И вот я увидел всех жителей деревни, подошедших к окну, вот увидел жену его с иконой в дверях, в старом бархатном платье, сына с веревкой в руках, Павку с подельником…
Старик переживал, похоронят ли его рядом с женой и сыном, но по его растерянным глазам было видно: веры в это мало.
…Утром, с петухами, открыл глаза, дрожал от холода, спал ведь на бушлатах, на полу, по-спартански. Спина не разгибалась. Старик поставил передо мной мою обувь, очищенную от грязи, просил переждать, пока роса спадет, но мне пора было выгонять машину из укрытия и выбираться на федеральную трассу. На прощание старик смазал мне спину своей самодельной вонючей мазью, еще сказал: я на сына его похож.
Когда приехал в Москву, поставил связку книг, что старик заготовил для своего единственного читателя и достал с полки Толкина.
Так вот оно как! Я побывал в гостях у мистера Гэндальфа из "Властелина колец", одного из пяти магов Истари, посланного валарами для борьбы с Сауроном. Властелин книг остался один. Сауронов, к сожалению, развелось, как комаров.
Елизавете Леонидовне, моей заказчице, я привез фотографии могилы ее брата, Павла Леонидовича. Выдать старика как убийцу ее брата я не мог. А значит, не мог сказать правду. Версия моя была такая: Павел с подельником попросили старика приютить их, за ужином, как водится, выпили, подельник опьянел и напал на старика. Павка бросился на защиту и подставился под заточку, – так, ценой собственной жизни спас земляка от верной смерти. Портрет Павки с моих слов выходил такой, героический. Елизавета Леонидовна собралась посетить могилу брата той же осенью, но ни той осенью, ни другой она этого не сделала.
Примечание.
С той поездки не прошло и трех месяцев, как промелькнуло сообщение, что в Псковской области произошло убийство, мол, часто там совершаются убийства на бытовой почве, и вот еще одно.
В заброшенной деревне нашли труп единственного ее жителя, старожила, с огнестрельными ранениями. Рот его был набит листками книги, видно? Бедняга мучился, стонал, и убийца заткнул ему рот бумагой. Не еду туда, чтобы сохранить надежду, что старик жив и читает книжки для себя и для своей старухи.
С полки я достал дорогую для меня книжку рассказов Шукшина, она была в той стопке, что заготовил мне старик. Открыл, где старик положил для меня берестяную закладку, на рассказе «Охота жить», прочитал первые строки «Поляна на взгорке, на поляне — избушка». Потом узнал печальную историю старика, приютившего уголовника, потом вернулся и снова перечёл первые строки.

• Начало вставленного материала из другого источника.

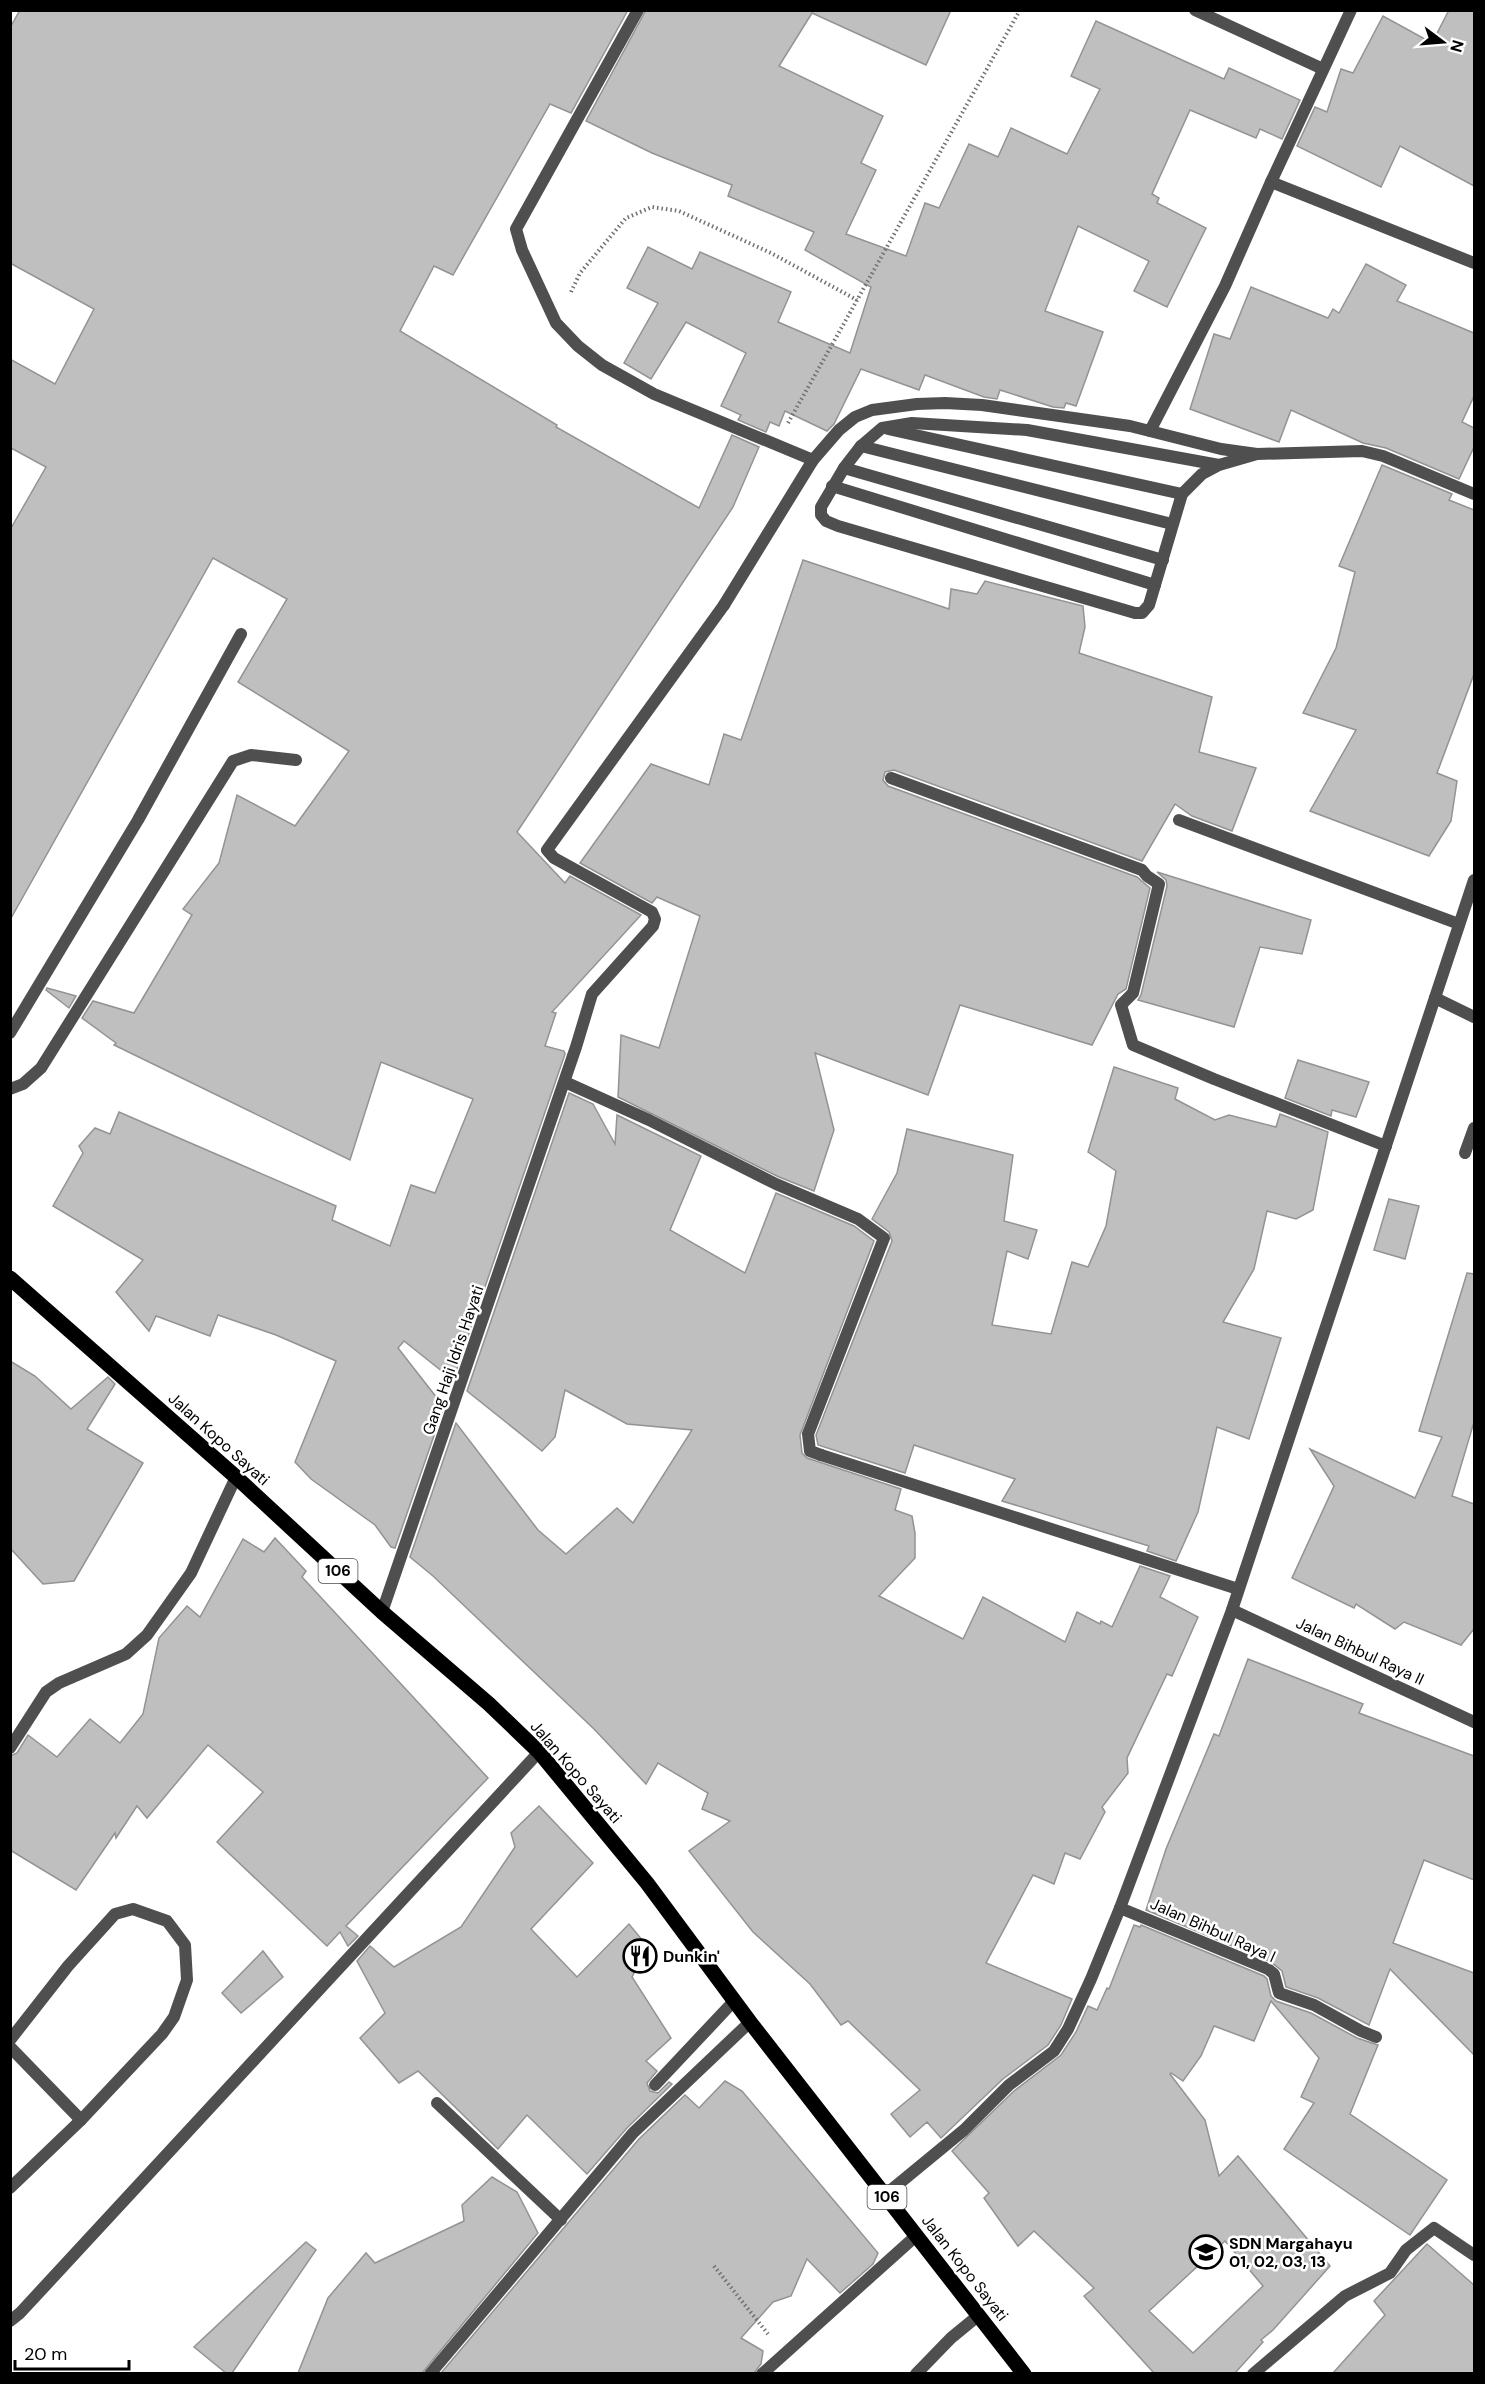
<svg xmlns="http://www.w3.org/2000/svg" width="1485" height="2384" font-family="'DM Sans',sans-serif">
  <rect width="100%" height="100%" fill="#fff"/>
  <g fill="#bfbfbf" stroke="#939393" stroke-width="1.5" fill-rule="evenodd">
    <path d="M20,10H628L571,113L550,104L453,275L434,266L400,331L557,425L556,427L699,508L732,435L759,447L733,507L517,832L565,883L570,876L641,915L552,1012L556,1013L545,1046L564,1051L565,1054L453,1380L404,1341L398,1348L444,1407L395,1548L391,1547L375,1525L311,1479L295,1462L336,1361L276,1335L218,1315L210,1336L156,1316L149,1331L116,1292L143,1260L53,1206L83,1153L79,1146L95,1128L110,1134L119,1112L336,1206L332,1220L390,1246L411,1185L435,1193L473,1099L381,1062L350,1160L114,1045L116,1043L82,1018L93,1001L134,1013L192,915L183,909L219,863L237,795L295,826L349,751L238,682L287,599L213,558L10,920V530L46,467L11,448L10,359L55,384L94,309L10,263V28Z"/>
    <path d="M646,10H951L926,65L812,13L779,66L883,116L861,163L876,170L846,234L906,256L925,203L939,208L969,144L998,157L1011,128L1067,154L1100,89L1071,76L1096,21L1224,79L1229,68L1300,100L1282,139L1260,129L1256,138L1190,110L1152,194L1159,198L1157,203L1206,228L1167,307L1134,291L1149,261L1078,226L1045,311L1103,332L1076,406L1066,403L1064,408L1053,407L1000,390L997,399L984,397L925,375L919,390L861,369L834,424L827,431L785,411L779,426L770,422L766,432L738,420L741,415L721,406L746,353L686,322L651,379L624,363L658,303L627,288L648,247L692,269L700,252L791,292L778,322L850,353L871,287L805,250L814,232L728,196L732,185L652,153L586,121Z"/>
    <path d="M1449,10H1474V186L1400,146L1381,187L1297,146L1315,107L1327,112L1341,69L1353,73L1383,16L1432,43Z"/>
    <path d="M1366,264L1406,285L1397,301L1474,333V396L1462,422L1474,428V447L1459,479L1386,448L1363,443L1291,410L1279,442L1190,409L1214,334L1230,339L1251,287L1328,318L1333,309L1339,313Z"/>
    <path d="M1382,465L1452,494L1449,500L1474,510V674L1437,773L1457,781L1451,821L1429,856L1310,811L1356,730L1303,713L1336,648L1355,572L1339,566Z"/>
    <path d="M803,560L949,609L951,589L977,594L985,581L1083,606L1085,627L1079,653L1212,697L1199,752L1256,768L1232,831L1192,816L1175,804L1142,861L894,770L885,772L883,780L888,786L1137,877L1150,888L1126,989L1118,994L1092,1045L960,1005L928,1095L815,1053L834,1130L814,1191L779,1177L618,1097L621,1035L659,1048L700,916L657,897L652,903L580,863L651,764L709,785L724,734L741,740Z"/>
    <path d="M1157,872L1311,920L1302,954L1260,947L1234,1027L1138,1000L1141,995L1167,886L1166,880Z"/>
    <path d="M47,988L76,996L69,1008L46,990Z"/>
    <path d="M1298,1060L1369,1082L1356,1117L1332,1110L1331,1116L1285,1098Z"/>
    <path d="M1114,1067L1178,1088L1175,1099L1215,1120L1229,1115L1276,1127L1280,1114L1328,1132L1313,1210L1296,1219L1267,1211L1254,1269L1223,1322L1281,1338L1249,1439L1217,1427L1198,1512L1176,1561L1147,1551L1149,1546L1002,1501L1015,1479L914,1445L905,1473L818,1445L816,1435L892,1241L889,1232L872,1219L897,1173L907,1129L1013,1155L1004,1221L1037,1230L1028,1259L1007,1251L992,1325L1051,1334L1072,1262L1088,1267L1106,1226L1116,1171L1088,1152Z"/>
    <path d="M569,1093L593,1104L615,1144L617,1115L701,1156L670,1230L745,1273L776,1193L854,1226L874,1241L800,1435L802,1453L807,1458L901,1489L895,1510L912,1516L915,1533V1558L879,1596L963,1639L983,1597L1065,1642L1077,1612L1100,1624L1101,1621L1112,1627L1140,1566L1170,1576L1160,1597L1198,1617L1172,1676L1167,1674L1127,1758L1128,1773L1102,1807L1105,1812L1080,1859L1065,1853L1054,1884L1033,1875L986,1963L1072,1999L1061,2025L1048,2045L1003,2079L941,2138L927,2122L910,2137L891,2114L920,2090L848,2021L841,2025L810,1984L753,1932L689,1851L730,1821L702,1809L708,1793L658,1763L646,1784L594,1729L433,1576L410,1557L456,1423L538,1530L566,1554L617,1508L633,1523L692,1430L627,1424L565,1390L555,1437L542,1451L467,1391Z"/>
    <path d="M1389,1199L1419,1206L1405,1259L1374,1250Z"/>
    <path d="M1467,1273L1474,1274V1422L1452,1496L1474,1504V1629L1461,1645L1404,1622L1395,1629L1356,1604L1354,1608L1292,1578L1334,1486L1310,1449L1415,1498L1442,1437L1419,1431Z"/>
    <path d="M10,1361L35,1376L71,1409L108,1377L115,1384L87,1429L143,1463L74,1581L43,1584L10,1548Z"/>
    <path d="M275,1538L306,1571L302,1577L488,1778L346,1926L358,1936L348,1946L340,1932L327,1946L217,1842L263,1792L208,1745L147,1818L137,1806L116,1838L115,1833L76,1890L10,1850V1756L17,1753L28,1735L57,1757L90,1719L120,1743L143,1714L159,1638L187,1606L200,1617L243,1539L264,1552Z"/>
    <path d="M1248,1659L1363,1704L1359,1713L1474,1756V1880L1424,1860L1393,1943L1474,1973V2055L1390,1969L1369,2025L1318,1998L1286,1987L1282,1971L1271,1962L1146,1910L1166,1849L1214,1734L1219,1736Z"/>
    <path d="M539,1806L593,1863L531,1929L577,1977L629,1924L648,1947L632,1977L671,2038L646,2061L657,2071L647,2083L650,2091L658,2093L669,2082L672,2084L627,2128L587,2174L527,2115L498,2149L418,2071L399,2083L360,2038L385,2013L357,1961L370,1946L394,1967L461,1927L515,1847L511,1833Z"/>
    <path d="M1134,1925L1140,1927L1141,1925L1264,1976L1267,1979L1271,1996L1276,2001L1311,2013L1357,2038L1378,2045L1350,2114L1447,2180L1410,2235L1284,2149L1314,2103L1301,2097L1319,2058L1271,2001L1254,2041L1214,2026L1201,2056L1183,2081L1171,2073L1170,2074L1205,2120L1219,2176L1238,2156L1330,2266L1273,2330L1261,2340L1263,2342L1235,2373H1154L1084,2296L1094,2288L1034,2231L1018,2246L984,2198L989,2193L952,2151L1014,2091L1061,2055L1076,2032L1088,2006L1097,2010L1107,1988L1109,1989ZM1225,2241L1263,2286L1193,2353L1149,2311Z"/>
    <path d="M263,1951L283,1977L241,2013L222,1993Z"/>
    <path d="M725,2081L742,2091L878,2253L873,2264L840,2293L807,2259L791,2296L773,2302L741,2338L763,2351L761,2364L754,2373H441L639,2139L685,2095L699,2108Z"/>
    <path d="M492,2177L517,2192L538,2233L422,2373H298L328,2298L366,2253L375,2263L464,2221L462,2205Z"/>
    <path d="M306,2242L316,2250L232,2373H226L194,2347Z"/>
    <path d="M1427,2244L1474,2285V2373H1333L1385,2315L1374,2301Z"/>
  </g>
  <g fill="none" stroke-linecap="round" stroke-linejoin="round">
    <g stroke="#717171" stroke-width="4" stroke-dasharray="1.5 3" stroke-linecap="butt">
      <path d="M571,292L580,273L626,218L652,207L679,211L771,253L857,300"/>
      <path d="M788,423L1020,10"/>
      <path d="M714,2266L768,2334"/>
    </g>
    <g stroke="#4f4f4f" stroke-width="12">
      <path d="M888,429L1182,494"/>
      <path d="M861,446L1172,524"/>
      <path d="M1219,465L1027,430L912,423L882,428L861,446L844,468L821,507V515L826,521L838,526L1135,613H1142L1149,605L1182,494L1202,474L1219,465L1257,454"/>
      <path d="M844,468L1163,560"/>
      <path d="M832,486L1155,585"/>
      <path d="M724,605L813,460"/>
      <path d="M891,778L1142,870L1147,876L1159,884L1133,993L1121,1005L1133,1045L1214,1079L1386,1146"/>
      <path d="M1179,820L1459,924"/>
      <path d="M1435,998L1474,1017"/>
      <path d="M10,1033L138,820L241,634"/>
      <path d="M10,1089L23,1084L41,1068L233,761L251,755L296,760"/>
      <path d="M1465,1153L1474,1128"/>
      <path d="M821,1455L1238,1589"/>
      <path d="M1232,1610L1474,1722"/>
      <path d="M10,2040L68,1966L115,1914L133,1909L167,1921L185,1945L187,1980L174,2017L162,2034L81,2120L10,2188"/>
      <path d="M10,2047L81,2120"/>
      <path d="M655,2085L734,2001"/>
      <path d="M10,2321L20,2313L539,1752"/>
      <path d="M916,2374L951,2338L979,2315"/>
    </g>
    <g stroke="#4f4f4f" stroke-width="12">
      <path d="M638,10L516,229L522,250L556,323L578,346L602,365L654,394L813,460L839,430L855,417L872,410L917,404L945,403L982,405L1130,426L1221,449L1257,454L1362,451L1383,456L1474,494"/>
      <path d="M1195,10L1323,69"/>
      <path d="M1271,182L1474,263"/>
      <path d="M1150,431L1225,286L1271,182L1351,10"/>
      <path d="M565,1082L649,1120L776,1184L858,1219L884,1238L808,1434L810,1451L821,1455"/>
      <path d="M382,1612L576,1047L592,994L653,926L655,919L652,912L554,858L547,850L724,605"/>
      <path d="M10,1748L46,1692L59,1683L126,1654L147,1635L191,1573L236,1477"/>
      <path d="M1120,1908L1268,1969L1274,1974L1279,1993L1314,2005L1361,2031L1376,2037"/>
      <path d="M437,2103L561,2220"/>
      <path d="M885,2195L964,2130L1009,2085L1054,2051L1068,2029L1091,1979L1120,1908L1232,1610L1474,880"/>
      <path d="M430,2374L633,2133L750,2022"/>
      <path d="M762,2374L917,2235"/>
      <path d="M1253,2374L1345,2296L1390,2273L1406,2250L1434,2228L1474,2255"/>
    </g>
    <path stroke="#000" stroke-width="15" d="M10,1278L236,1477L382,1612L489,1704L539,1752L647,1883L750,2022L1024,2374"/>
  </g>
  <defs>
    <g id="restaurant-ring" transform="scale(1.725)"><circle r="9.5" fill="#fff" stroke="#000" stroke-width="1.5"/><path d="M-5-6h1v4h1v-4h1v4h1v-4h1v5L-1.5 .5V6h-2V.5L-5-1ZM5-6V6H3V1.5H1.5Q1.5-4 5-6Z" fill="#000"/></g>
    <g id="school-ring" transform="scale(1.725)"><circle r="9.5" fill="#fff" stroke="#000" stroke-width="1.5"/><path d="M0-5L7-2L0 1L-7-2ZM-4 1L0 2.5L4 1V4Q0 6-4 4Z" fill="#000"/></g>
  </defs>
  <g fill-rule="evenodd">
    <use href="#restaurant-ring" x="640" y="1956"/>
    <use href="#school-ring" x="1206" y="2252"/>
  </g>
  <g text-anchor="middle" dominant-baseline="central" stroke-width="5" stroke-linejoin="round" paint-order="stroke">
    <g fill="#fff" stroke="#4c4c4c" stroke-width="1.5">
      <rect x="318.5" y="1559" width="39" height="24" rx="4.5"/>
      <rect x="867.5" y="2185" width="39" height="24" rx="4.5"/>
    </g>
    <g font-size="15" font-weight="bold" fill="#000">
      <text x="338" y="1571">106</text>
      <text x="887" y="2197">106</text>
    </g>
    <g font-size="16" fill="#000" stroke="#fff">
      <text transform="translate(453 1360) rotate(-71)">Gang Haji Idris Hayati</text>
      <text transform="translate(219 1439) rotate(42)">Jalan Kopo Sayati</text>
      <text transform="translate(1360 1651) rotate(25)">Jalan Bihbul Raya II</text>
      <text transform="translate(576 1772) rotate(49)">Jalan Kopo Sayati</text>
      <text transform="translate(1213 1930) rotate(24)">Jalan Bihbul Raya I</text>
      <text transform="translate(965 2268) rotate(52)">Jalan Kopo Sayati</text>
    </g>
    <g font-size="16" font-weight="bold" fill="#000" stroke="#fff" text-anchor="start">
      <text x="663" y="1956">Dunkin'</text>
      <text x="1229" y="2243">SDN Margahayu<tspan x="1229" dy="18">01, 02, 03, 13</tspan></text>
    </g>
  </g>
  <rect width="1485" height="2384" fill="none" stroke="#000000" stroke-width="24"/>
  <g transform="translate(1443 42) rotate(106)" stroke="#ffffff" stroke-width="4.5" paint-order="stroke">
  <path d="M0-4.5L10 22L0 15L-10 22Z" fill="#000000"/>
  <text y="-9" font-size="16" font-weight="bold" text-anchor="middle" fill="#000000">N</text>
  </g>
  <path d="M15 2360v9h114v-9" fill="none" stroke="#000000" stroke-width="3"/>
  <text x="24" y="2360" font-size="18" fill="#000000" stroke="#ffffff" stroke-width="4.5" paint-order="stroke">20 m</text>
</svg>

Зэк сбежал из зоны, его приютил одинокий старик-охотник, накормил, не выдал зашедшему начальнику милиции. В конце незваный гость убивает хозяина выстрелом в спину, и уходит туда, откуда явился, в тайгу.
Там есть интересные слова про хозяина избушки, да вот же, вот эти слова: «Никитич настроился было поговорить, как обычно с городскими – позаковыристей, когда внимательно слушают, когда слушают и переглядываются меж собой, а какой-нибудь возьмет, да еще в тетрадку карандашиком чего-нибудь запишет. А Никитич может рассуждать таким манером хоть всю ночь – только развесь уши...»
Да, напомнил мне чем-то Никитич старика в Черной Николе. Старик все про меня успел выяснить, а я про него нет, не всё. Не узнал даже, как его зовут, только вот название деревеньки запомнилось – «Черная Никола».
А вот конец того рассказа меня тревожит. И нет объяснения, как старик предвидел свой печальный финал?